Il rouvrit les yeux sur le monde réel.
- Qu'est-ce qu'ils s'est passé? Lui demanda Pain, alerté par l'état dans lequel il était plongé depuis cinq bonnes minutes.
- Je... J'ai...
- Tu es pathétique...
Ayu se retourna et s'en alla, indifférente.
- Bordel mais qu'est-ce qui se passe?
- Elle est terrifiante...
Tobi sortit à son tour et courut tant bien que mal jusqu'aux toilettes où il eut juste le temps de retirer son masque avant que son estomac ne se vide sous de violentes contractures. Il se releva et alla se rafraîchir le visage. Il releva la tête et fit face à son reflet blafard dans le miroir. Il s'affala au sol et resta à genoux, trempé de sueur et rigola en regardant ses jambes qui ne pouvaient plus le porter tellement elles tremblaient. Il remonta la jambe gauche de son pantalon. Une brûlure en forme de main le lançait douloureusement à la cheville.
- Terrifiante...
Mais elle lui appartenait, du moins pour l'instant...
Ayu ne retourna pas voir Itachi. Elle saisit ses affaires et partit discrètement après avoir s'être suffisamment renseignée sur le dernier jinchuriki. Pain la regarda partir de la fenêtre de son bureau. Il ne savait quoi faire, après la discussion qu'il venait d'avoir avec la jeune fille. Peu avant son départ, il avait tenté de l'arrêter, profitant du fait que Tobi avait encore du mal à se remettre de ses visions d'horreur.
- Ayu! Attends!
Elle s'était retournée, son visage revêtant à nouveau cette froideur de marbre, indifférente au massacre qu'elle se préparait à faire.

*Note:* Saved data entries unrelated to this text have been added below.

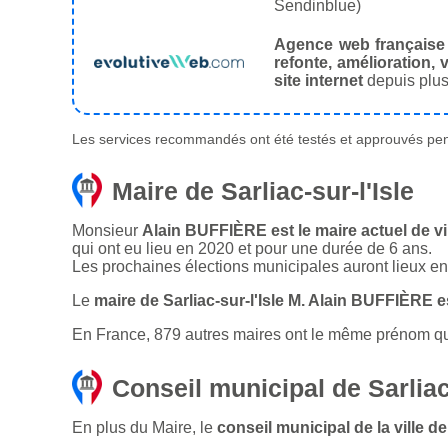
Sendinblue)
Agence web française
refonte, amélioration, v
site internet
depuis plus
Les services recommandés ont été testés et approuvés pend
Maire de Sarliac-sur-l'Isle
Monsieur
Alain BUFFIÈRE est le maire actuel de vill
qui ont eu lieu en 2020 et pour une durée de 6 ans.
Les prochaines élections municipales auront lieux e
Le
maire de Sarliac-sur-l'Isle M. Alain BUFFIÈRE 
En France, 879 autres maires ont le même prénom que l
Conseil municipal de Sarliac-
En plus du Maire, le
conseil municipal de la ville d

- Tu es sûre que c'est ce que tu veux?
- Qu'est-ce que tu essayes de me dire?
- Tu pourrais t'enfuir avec Itachi. Vous pourriez aller refaire votre vie ailleurs, tu pourrais oublier toutes ces horreurs.

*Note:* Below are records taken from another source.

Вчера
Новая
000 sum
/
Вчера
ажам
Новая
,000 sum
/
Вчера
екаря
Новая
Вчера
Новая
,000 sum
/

- Pourquoi me dis-tu tout ça maintenant?
- Parce que j'en ai marre! Je vois mes amis tomber les uns après les autres. Je vois Tobi qui s'est bien joué de moi. Je vois le chaos qui se rapproche de plus en plus et les milliers de morts qui vont s'en suivre. Je vois des gens innocents souffrir inutilement pour une cause perdue, détruits par ma faute...

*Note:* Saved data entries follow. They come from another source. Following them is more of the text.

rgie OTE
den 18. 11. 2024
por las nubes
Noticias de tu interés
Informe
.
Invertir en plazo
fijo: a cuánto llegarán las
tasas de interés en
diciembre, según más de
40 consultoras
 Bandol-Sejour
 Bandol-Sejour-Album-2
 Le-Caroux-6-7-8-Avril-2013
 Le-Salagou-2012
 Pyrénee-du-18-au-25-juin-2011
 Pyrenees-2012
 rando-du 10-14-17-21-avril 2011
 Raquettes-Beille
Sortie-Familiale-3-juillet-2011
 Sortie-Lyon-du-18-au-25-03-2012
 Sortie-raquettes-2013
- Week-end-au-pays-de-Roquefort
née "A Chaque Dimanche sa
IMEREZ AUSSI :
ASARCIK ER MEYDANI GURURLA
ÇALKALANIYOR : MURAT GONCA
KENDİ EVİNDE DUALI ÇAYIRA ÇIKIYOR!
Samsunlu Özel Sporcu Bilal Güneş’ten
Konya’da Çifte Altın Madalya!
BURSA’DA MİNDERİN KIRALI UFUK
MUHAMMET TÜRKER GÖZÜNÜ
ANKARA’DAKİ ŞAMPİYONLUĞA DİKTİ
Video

- Est-ce là la pitoyable image que tu as du monde? Serais-tu devenu aussi pathétique que ton ton maître? La paix a-t-elle si peu d'importance a tes yeux?
- Je n'ai pas le pouvoir d'arrêter ce monstre! Hurla-t-il.
- Moi je l'ai...
- Tu crois que c'est si simple? Tuer les Kages n'est pas aussi facile, en plus de capturer le démon à neuf queues, Kyubi. Tu crois que tu seras encore en état de combattre Tobi?
- Et qu'est-ce que tu veux que je fasse? Que je le regarde plonger le monde dans les ténèbres? Crois-moi ceux-ci ne sont pas aussi doux et joyeux que tu l'espères...
- Alors enfuis-toi! Prends Itachi avec toi et partez tous les deux! Allez refaire votre vie ailleurs... Je t'en prie Ayu ne sombre pas plus loin, tu en as assez fait comme ça.
Pain était désespéré mais Ayu était restée indifférente face à cette inquiétude.
- Itachi ne partira pas, avait-elle repris plus doucement. De plus, tu es incapable d'arrêter Tobi. Je suis la seule à pouvoir lui tenir tête. Quand le moment sera venu, je le tuerai de mes mains. Ensuite, tu instaureras la paix et alors je disparaitrais. Vous n'entendrez plus jamais parler de moi.
- Tu crois qu'Itachi va accepter ça?
Puis elle avait baissé les yeux et s'en était allée sans répondre, le laissant seul avec ses doutes.